Les Japonais ont des idées étranges : que diriez-vous de lire une histoire d’amour entre deux potiers ? Et bien, vous auriez tort de refuser car les deux premiers tomes de The Blue Flowers and the Ceramic Forest sont un bijou de finesse…
Une histoire d’amour improbable par Yuki Kodama
The Blue Flowers and the Ceramic Forest s’ouvre par une scène anodine : une dessinatrice est plongée dans un croquis de fleur quand un étranger arrive. Tatsuki Manabe attend sans prononcer un mot mais son ombre empêche Aoko de saisir la beauté de la fleur. Tout le monde est sous le charme de la beauté et de la force de ce nouvel employé venant de rentrer d’Europe, mais Aoko le remarque à peine. Elle ne cherche pas l’homme parfait.
Pourtant, le lecteur voit très bien qu’il existe une connexion entre eux même s’ils ont au départ des relations tendues. Tatsuki n’est pas intéressé par son travail dans la porcelaine alors qu’Aoko est passionnée. Il est quasi mutique froid et sauvage. Sachant qu’il ne va rester qu’un an, Tatsuki refuse de se lier aux autres. Pire, il est odieux quand on vient le déranger alors qu’il boit seul. Chacun refusant les compromis dans leur travail, ils se retrouvent en compétition pour le décor d’un soliflore.
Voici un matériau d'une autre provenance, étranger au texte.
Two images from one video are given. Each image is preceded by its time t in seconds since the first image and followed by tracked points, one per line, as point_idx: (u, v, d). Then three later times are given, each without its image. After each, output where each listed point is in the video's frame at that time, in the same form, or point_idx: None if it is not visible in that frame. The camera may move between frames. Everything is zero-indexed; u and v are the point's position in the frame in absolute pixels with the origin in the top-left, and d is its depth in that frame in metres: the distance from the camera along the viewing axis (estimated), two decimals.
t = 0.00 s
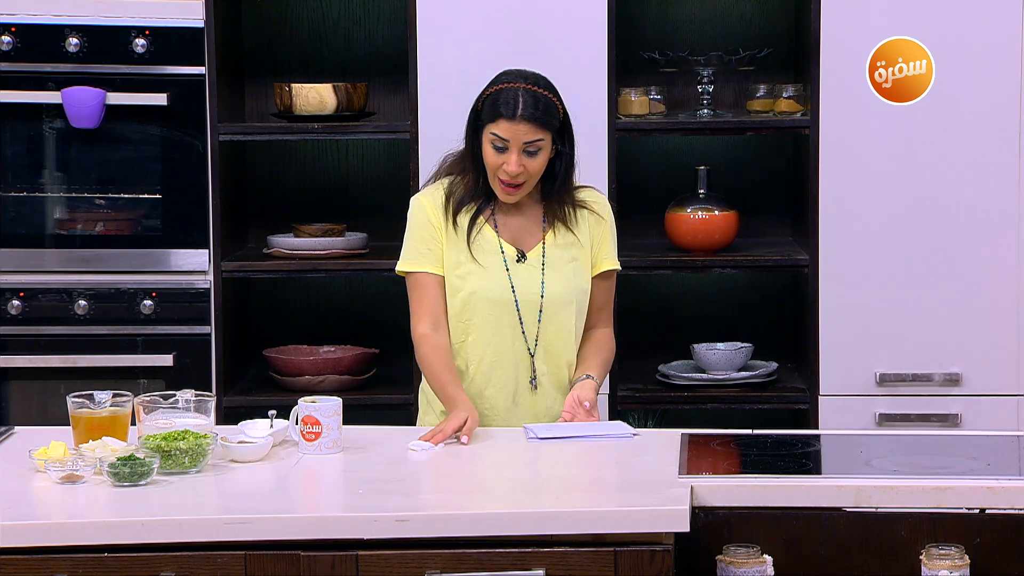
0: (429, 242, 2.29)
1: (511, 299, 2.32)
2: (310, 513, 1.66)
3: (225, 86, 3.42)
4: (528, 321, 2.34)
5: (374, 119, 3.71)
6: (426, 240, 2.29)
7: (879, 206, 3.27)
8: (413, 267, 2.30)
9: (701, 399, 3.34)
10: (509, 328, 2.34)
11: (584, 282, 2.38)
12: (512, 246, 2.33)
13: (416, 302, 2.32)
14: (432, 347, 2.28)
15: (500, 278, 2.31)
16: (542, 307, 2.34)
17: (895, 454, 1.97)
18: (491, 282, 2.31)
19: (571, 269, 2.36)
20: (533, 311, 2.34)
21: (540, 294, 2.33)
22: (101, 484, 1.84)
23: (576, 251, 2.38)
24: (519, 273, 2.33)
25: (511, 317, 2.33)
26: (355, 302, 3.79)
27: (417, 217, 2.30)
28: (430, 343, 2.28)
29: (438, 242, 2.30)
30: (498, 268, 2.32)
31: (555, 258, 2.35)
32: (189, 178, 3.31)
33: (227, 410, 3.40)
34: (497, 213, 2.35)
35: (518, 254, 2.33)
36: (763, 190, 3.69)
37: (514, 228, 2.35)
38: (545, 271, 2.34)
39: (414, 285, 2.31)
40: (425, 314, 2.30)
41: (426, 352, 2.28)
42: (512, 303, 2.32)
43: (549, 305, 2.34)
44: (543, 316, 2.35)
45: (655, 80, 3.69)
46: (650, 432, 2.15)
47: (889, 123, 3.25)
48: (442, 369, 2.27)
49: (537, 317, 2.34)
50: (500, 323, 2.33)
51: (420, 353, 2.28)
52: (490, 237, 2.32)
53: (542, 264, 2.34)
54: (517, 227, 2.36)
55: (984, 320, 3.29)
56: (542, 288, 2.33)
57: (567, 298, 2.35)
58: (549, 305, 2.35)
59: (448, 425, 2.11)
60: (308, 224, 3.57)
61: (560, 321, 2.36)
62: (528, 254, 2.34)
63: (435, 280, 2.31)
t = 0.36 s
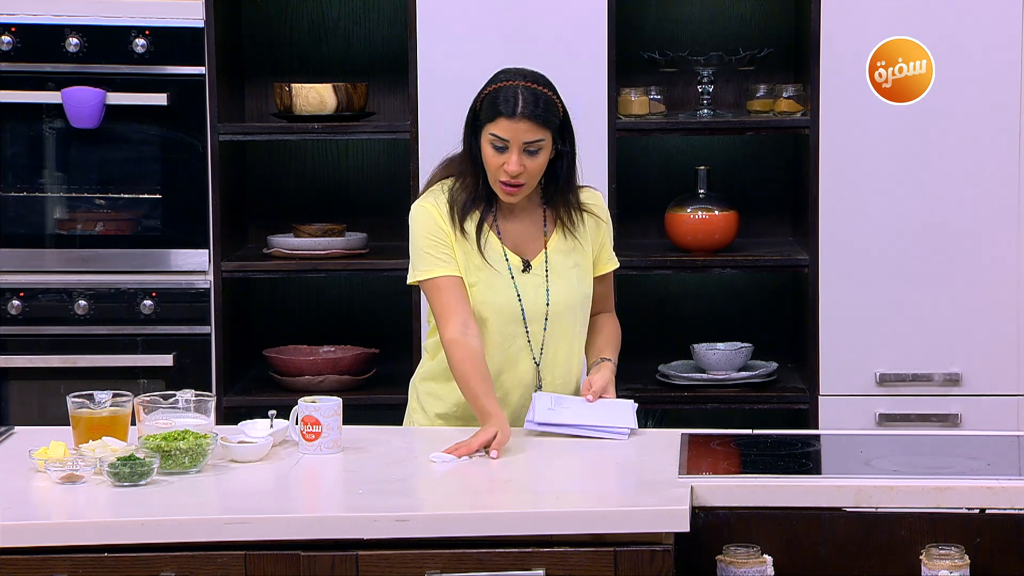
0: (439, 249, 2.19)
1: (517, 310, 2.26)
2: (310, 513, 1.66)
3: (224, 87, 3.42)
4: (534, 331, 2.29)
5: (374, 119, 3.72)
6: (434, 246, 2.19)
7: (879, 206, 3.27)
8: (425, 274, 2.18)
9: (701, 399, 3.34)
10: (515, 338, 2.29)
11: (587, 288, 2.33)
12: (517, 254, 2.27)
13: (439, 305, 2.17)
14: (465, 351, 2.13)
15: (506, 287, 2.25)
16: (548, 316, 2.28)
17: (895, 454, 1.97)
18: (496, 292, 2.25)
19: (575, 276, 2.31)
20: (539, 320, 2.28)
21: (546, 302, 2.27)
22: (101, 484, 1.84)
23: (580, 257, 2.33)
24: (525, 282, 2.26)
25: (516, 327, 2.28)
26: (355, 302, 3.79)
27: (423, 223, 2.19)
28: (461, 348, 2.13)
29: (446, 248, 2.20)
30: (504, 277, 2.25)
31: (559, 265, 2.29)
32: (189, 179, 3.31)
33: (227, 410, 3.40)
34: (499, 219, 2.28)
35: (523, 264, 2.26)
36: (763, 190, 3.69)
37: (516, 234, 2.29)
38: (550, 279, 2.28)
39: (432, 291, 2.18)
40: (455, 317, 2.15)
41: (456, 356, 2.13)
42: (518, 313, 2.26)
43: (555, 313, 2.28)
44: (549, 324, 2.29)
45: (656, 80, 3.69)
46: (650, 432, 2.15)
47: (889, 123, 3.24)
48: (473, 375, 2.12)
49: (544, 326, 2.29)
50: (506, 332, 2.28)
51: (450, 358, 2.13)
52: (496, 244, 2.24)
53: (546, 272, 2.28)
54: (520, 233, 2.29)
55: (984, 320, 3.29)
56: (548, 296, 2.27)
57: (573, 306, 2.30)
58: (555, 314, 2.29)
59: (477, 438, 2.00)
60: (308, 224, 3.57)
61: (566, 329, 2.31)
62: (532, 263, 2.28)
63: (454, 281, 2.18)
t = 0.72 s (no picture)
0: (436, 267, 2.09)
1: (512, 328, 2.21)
2: (311, 513, 1.66)
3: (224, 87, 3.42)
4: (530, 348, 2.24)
5: (374, 119, 3.72)
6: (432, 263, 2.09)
7: (878, 206, 3.27)
8: (421, 297, 2.08)
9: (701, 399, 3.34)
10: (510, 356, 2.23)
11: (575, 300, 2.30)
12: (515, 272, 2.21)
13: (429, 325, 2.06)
14: (454, 370, 1.99)
15: (502, 306, 2.20)
16: (545, 331, 2.24)
17: (895, 454, 1.97)
18: (494, 311, 2.19)
19: (566, 288, 2.28)
20: (535, 338, 2.23)
21: (541, 318, 2.23)
22: (101, 484, 1.84)
23: (570, 268, 2.30)
24: (521, 299, 2.21)
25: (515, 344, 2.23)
26: (355, 303, 3.79)
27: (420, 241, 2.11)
28: (451, 365, 2.00)
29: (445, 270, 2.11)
30: (501, 295, 2.20)
31: (552, 279, 2.25)
32: (189, 178, 3.31)
33: (227, 411, 3.40)
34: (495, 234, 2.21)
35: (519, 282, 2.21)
36: (762, 190, 3.69)
37: (513, 249, 2.23)
38: (546, 294, 2.24)
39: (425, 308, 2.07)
40: (443, 334, 2.03)
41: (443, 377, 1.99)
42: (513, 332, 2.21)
43: (551, 329, 2.24)
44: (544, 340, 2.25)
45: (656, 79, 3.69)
46: (650, 433, 2.15)
47: (889, 123, 3.24)
48: (461, 401, 1.98)
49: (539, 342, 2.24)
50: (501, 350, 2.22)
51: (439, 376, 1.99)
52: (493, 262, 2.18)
53: (540, 287, 2.24)
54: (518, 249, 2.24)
55: (984, 320, 3.29)
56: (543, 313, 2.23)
57: (565, 320, 2.27)
58: (551, 329, 2.25)
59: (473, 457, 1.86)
60: (308, 224, 3.57)
61: (560, 344, 2.27)
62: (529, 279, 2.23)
63: (450, 301, 2.07)
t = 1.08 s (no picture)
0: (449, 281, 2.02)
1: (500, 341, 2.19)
2: (311, 513, 1.66)
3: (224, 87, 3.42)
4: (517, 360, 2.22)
5: (374, 119, 3.72)
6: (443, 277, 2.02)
7: (878, 206, 3.27)
8: (434, 315, 1.99)
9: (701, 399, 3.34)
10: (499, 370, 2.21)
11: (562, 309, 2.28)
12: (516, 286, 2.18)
13: (444, 343, 1.97)
14: (479, 378, 1.91)
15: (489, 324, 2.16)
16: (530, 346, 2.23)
17: (895, 454, 1.97)
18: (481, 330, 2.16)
19: (554, 298, 2.26)
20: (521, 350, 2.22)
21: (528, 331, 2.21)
22: (101, 484, 1.84)
23: (556, 281, 2.28)
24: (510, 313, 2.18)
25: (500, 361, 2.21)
26: (354, 304, 3.79)
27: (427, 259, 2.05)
28: (477, 372, 1.92)
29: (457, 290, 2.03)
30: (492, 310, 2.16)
31: (540, 291, 2.23)
32: (189, 178, 3.31)
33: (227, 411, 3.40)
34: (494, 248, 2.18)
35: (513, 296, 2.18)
36: (762, 189, 3.69)
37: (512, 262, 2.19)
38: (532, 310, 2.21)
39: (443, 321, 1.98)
40: (463, 347, 1.94)
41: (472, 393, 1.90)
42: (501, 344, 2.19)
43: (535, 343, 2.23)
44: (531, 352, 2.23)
45: (656, 80, 3.69)
46: (650, 433, 2.15)
47: (888, 123, 3.24)
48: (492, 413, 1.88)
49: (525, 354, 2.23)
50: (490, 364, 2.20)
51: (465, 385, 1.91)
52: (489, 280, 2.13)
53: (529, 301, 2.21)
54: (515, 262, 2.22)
55: (984, 320, 3.29)
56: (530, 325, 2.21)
57: (552, 331, 2.25)
58: (536, 343, 2.24)
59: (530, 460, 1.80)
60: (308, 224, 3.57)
61: (546, 355, 2.26)
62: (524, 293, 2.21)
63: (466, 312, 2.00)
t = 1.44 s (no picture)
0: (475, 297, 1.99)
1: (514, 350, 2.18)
2: (311, 513, 1.66)
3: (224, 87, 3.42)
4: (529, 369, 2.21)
5: (375, 119, 3.72)
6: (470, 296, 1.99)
7: (878, 206, 3.27)
8: (456, 329, 1.96)
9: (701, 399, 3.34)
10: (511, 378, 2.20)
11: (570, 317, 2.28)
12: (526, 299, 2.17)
13: (474, 355, 1.92)
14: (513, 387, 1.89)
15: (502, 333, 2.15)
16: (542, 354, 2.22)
17: (895, 454, 1.97)
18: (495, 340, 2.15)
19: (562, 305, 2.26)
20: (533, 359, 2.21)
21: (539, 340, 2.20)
22: (101, 484, 1.84)
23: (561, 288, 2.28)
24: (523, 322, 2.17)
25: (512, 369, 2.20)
26: (354, 304, 3.79)
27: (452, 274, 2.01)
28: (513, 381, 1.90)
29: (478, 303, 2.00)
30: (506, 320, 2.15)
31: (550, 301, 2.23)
32: (189, 178, 3.31)
33: (228, 411, 3.40)
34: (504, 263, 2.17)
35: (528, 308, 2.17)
36: (762, 189, 3.69)
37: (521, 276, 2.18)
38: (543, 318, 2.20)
39: (471, 333, 1.94)
40: (495, 359, 1.91)
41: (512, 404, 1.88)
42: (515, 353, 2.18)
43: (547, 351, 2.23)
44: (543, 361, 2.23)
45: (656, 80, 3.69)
46: (650, 433, 2.15)
47: (888, 122, 3.24)
48: (535, 422, 1.86)
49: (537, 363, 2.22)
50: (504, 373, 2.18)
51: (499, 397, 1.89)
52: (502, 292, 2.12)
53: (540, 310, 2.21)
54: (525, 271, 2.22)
55: (984, 320, 3.29)
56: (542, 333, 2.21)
57: (560, 339, 2.25)
58: (547, 350, 2.23)
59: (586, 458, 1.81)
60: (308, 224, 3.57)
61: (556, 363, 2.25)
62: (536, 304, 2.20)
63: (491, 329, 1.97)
En effet, Tatsuki prône la pureté d’une blanc et Aoko adore les dessins.
Malgré tout, une connexion se fait. Sans pouvoir s’en empêcher, Aoko est attirée par lui au point de rêver la nuit de l’embrasser. Aoko voit des dessins à ajouter sur un prototype de porcelaine blanche dessiné par Tatsuki. The Blue Flowers and the Ceramic Forest retrouve des scènes bien connues des films romantiques : se tenir à côté de son promis ou sa promise quand il dort, découvrir des secrets expliquant la brusquerie de l’homme…
Une description de la poterie d’Hasami
The Blue Flowers and the Ceramic Forest est aussi une plongée dans le milieu de la poterie par un duo classique. Une travailleuse expérimentée – Aoko – va guider un nouvel arrivant – Tatsuki – dans un monde nouveau. Cependant, la plus âgé reste motivée et l’autre ne transmet aucun émotion. Elle est née dans la petite ville d’Hasami et est la troisième génération à travailler dans la porcelaine. Très pieuse, elle prie le dieu du feu pour que la cuisson soit réussie. Tatsuki vient d’une grande ville Tokyo et a étudié le dessin industriel puis a passé un temps en Finlande.
Loin de la haute technologie, la scénariste et dessinatrice Yuki Kodama présente un atelier artisanal où tout se fait à la main. Chaque employé a sa spécialité et on peut alors regretter une reprise des stéréotypes de genre. Tatsuki commence par l’émaillage. On le voit plonger dans le liquide et écouter les conseils. L’après-midi, il aide au remplissage du four. Le tome deux de The Blue Flowers and the Ceramic Forest dévoile d’autres aspects de la poterie. Un concours est l’occasion de visiter l’atelier de moulage, celui de coulage de la céramique et enfin, l’échoppe de fabrication des tampons permettant de produire des pièces identiques en grande série. Des notes autour des cases aident à comprendre des aspects locaux de l’artisanat. La dessinatrice est une fan de la porcelaine de Hasami. Elle en possède et s’est lancée dans la poterie à l’occasion de cette série.
The Blue Flowers and the Ceramic Forest suit en parallèle le fonctionnement de l’entreprise et les relations de travail. Une employée doit partir plus tôt pour récupérer son enfant malade à la garderie. Paternaliste, la patronne veut éviter tout conflit. Les salariés passent la soirée clôturant une fête. L’année est rythmée de moments clés pour l’atelier : la fête du printemps, le marché des artisans…Aoko et Tatsuki ont des visions opposées de l’entreprenariat. Impressionné par les talents du village, Aoko n’envisage absolument pas de se lancer à son compte mais seulement de progresser dans sa fonction alors que Tatsuki, par ses voyages et son exigence, semble très ambitieux. Il a déjà connu les premiers pas du succès en Finlande avant que tout parte en fumée. Leurs styles sont également différents. Aoko est attachée à la tradition et Tatsuki cherche à bousculer les habitudes.
Édité par Mangetsu, The Blue Flowers and the Ceramic Forest réussit en un tour de main le projet de départ : raconter une histoire d’amour et en parallèle décrire la vie d’un atelier de porcelaine. Le premier tome multiplie les scènes étranges voire gênantes mais une grande partie prend sens dans le deuxième tome.